Le deuxième rapport documente de graves violations et abus des droits de l'homme et du droit international humanitaire perpétrés les 20 et 21 mai 2015 dans le village de Tin Hama, dans la région de Gao, suite à une confrontation entre des éléments armés du Groupe autodéfense touareg Imghad et alliés (GATIA) proche du gouvernement et de la Coordination des mouvements de l'Azawad (CMA).
Le rapport indique qu'au cours de cette attaque, des éléments du GATIA auraient sommairement exécuté six hommes, en raison de leur appartenance communautaire et de leur allégeance supposée à la CMA. Ils seraient également responsables du déplacement forcé de 230 personnes sur une base ethnique. Des éléments de la CMA seraient, quant à eux, responsables de détenir trois éléments du GATIA et de pillages.

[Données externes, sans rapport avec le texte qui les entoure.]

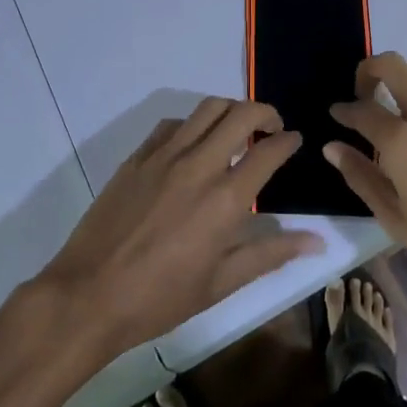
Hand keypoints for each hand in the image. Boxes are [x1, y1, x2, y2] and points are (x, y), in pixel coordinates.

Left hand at [38, 99, 324, 361]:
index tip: (295, 140)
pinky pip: (173, 123)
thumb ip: (271, 253)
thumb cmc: (160, 299)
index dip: (289, 140)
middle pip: (242, 113)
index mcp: (226, 199)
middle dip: (266, 112)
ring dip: (231, 110)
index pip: (269, 151)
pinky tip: (193, 144)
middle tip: (272, 127)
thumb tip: (317, 241)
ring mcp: (165, 156)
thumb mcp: (221, 284)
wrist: (88, 297)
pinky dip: (192, 124)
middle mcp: (199, 165)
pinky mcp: (138, 157)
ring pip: (208, 108)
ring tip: (236, 128)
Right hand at [327, 51, 406, 295]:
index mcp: (402, 143)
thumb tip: (332, 146)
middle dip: (369, 70)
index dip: (344, 110)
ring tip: (406, 95)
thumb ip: (361, 176)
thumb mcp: (395, 219)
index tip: (338, 114)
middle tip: (366, 91)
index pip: (362, 109)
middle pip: (393, 64)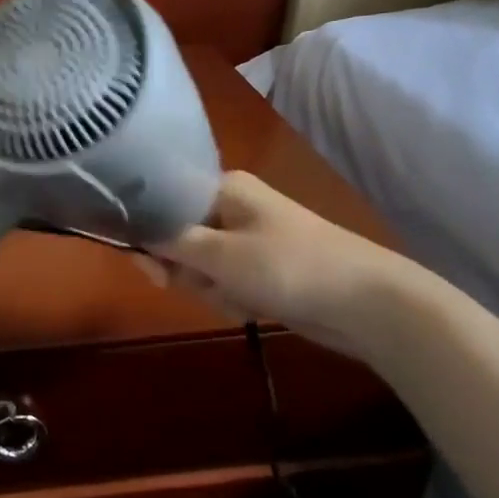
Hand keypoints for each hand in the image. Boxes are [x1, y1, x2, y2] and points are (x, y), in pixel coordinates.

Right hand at [142, 170, 406, 355]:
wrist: (367, 303)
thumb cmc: (288, 266)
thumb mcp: (219, 254)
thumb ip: (169, 244)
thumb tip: (131, 234)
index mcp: (222, 188)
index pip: (163, 204)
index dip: (150, 236)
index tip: (153, 269)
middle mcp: (231, 208)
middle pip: (178, 239)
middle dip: (187, 271)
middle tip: (208, 285)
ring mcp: (248, 240)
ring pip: (200, 267)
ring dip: (212, 290)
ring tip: (241, 298)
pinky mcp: (261, 270)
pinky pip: (225, 283)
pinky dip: (232, 299)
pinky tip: (253, 308)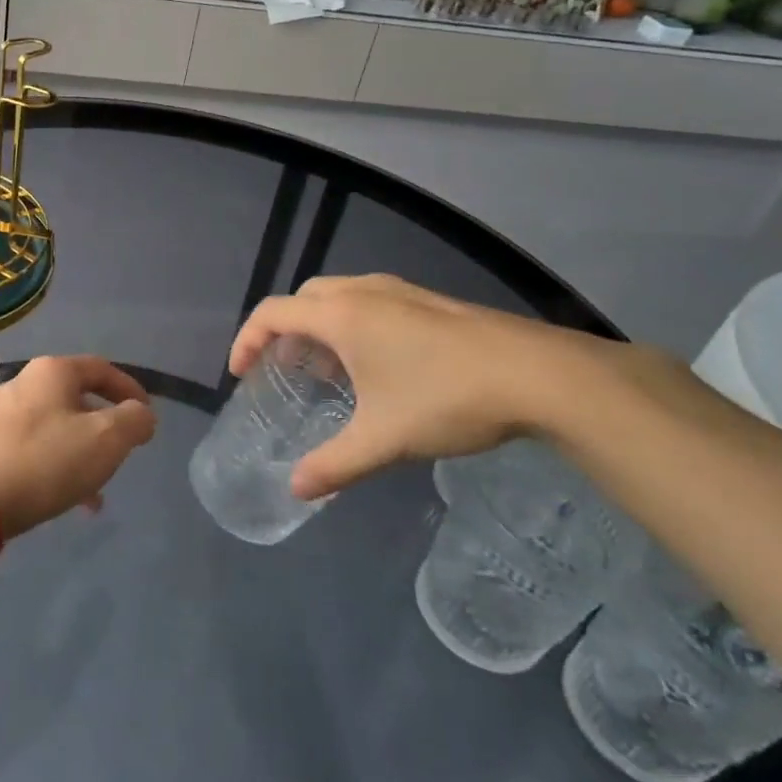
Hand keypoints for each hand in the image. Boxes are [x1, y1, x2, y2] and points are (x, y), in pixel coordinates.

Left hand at [0, 357, 156, 536]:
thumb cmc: (44, 461)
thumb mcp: (105, 440)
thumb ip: (134, 421)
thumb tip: (141, 414)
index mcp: (52, 372)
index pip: (101, 369)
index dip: (129, 390)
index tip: (148, 415)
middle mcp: (22, 384)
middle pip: (75, 398)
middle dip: (103, 427)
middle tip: (120, 453)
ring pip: (53, 428)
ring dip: (79, 453)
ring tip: (95, 492)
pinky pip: (30, 449)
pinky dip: (53, 466)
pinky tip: (62, 500)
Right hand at [228, 274, 616, 500]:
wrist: (540, 375)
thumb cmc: (447, 398)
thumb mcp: (384, 439)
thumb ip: (335, 464)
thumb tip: (297, 490)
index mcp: (342, 315)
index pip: (272, 313)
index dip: (247, 340)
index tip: (241, 374)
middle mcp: (365, 292)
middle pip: (304, 298)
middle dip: (283, 329)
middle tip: (284, 370)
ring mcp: (401, 291)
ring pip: (339, 295)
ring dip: (319, 325)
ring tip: (327, 370)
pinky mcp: (430, 301)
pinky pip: (370, 301)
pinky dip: (352, 324)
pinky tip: (377, 365)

Le rapport souligne l'inaction des membres des Forces armées maliennes (FAMA) à protéger la population, ce qui pourrait engager la responsabilité de l'État malien pour manquement à ses obligations internationales.
« Les autorités judiciaires n'ont ouvert aucune enquête au sujet des évènements de Tin Hama », s'alarme le rapport, qui invite tous les mouvements signataires et les autorités maliennes à respecter leurs obligations en matière de droits de l'homme et droit international humanitaire sur la nécessité de protéger les civils.

 
Garantir la justice pour les victimes

 
« C'est dans leur façon de répondre aux événements de Kidal et Tin Hama, en garantissant la justice pour les victimes et en mettant fin à l'impunité, que les autorités maliennes et les groupes armés signataires de l'accord d'Alger feront véritablement la preuve de leur engagement en matière de droits de l'homme. Cette étape est indispensable pour régler les causes profondes à l'origine de la crise malienne et pour remettre le pays sur le chemin de la paix et de la réconciliation », déclare le Haut-Commissaire des Nations Unies aux droits de l'homme, Zeid Ra'ad Al Hussein.
Mais les groupes armés mis en cause rejettent toute responsabilité. Interrogée par Studio Tamani, la CMA dément « de manière catégorique » et exige   « une enquête indépendante internationale », en affirmant avoir  « respecté les normes conventionnelles » lors des différents affrontements qui ont eu lieu dans le septentrion. Dénégation également de la part de la Plateforme du GATIA, selon laquelle ces mises en cause sont « en contradiction avec d'autres rapports fournis par les instances habilitées du Comité de suivi et de mise en œuvre de l'accord d'Alger ».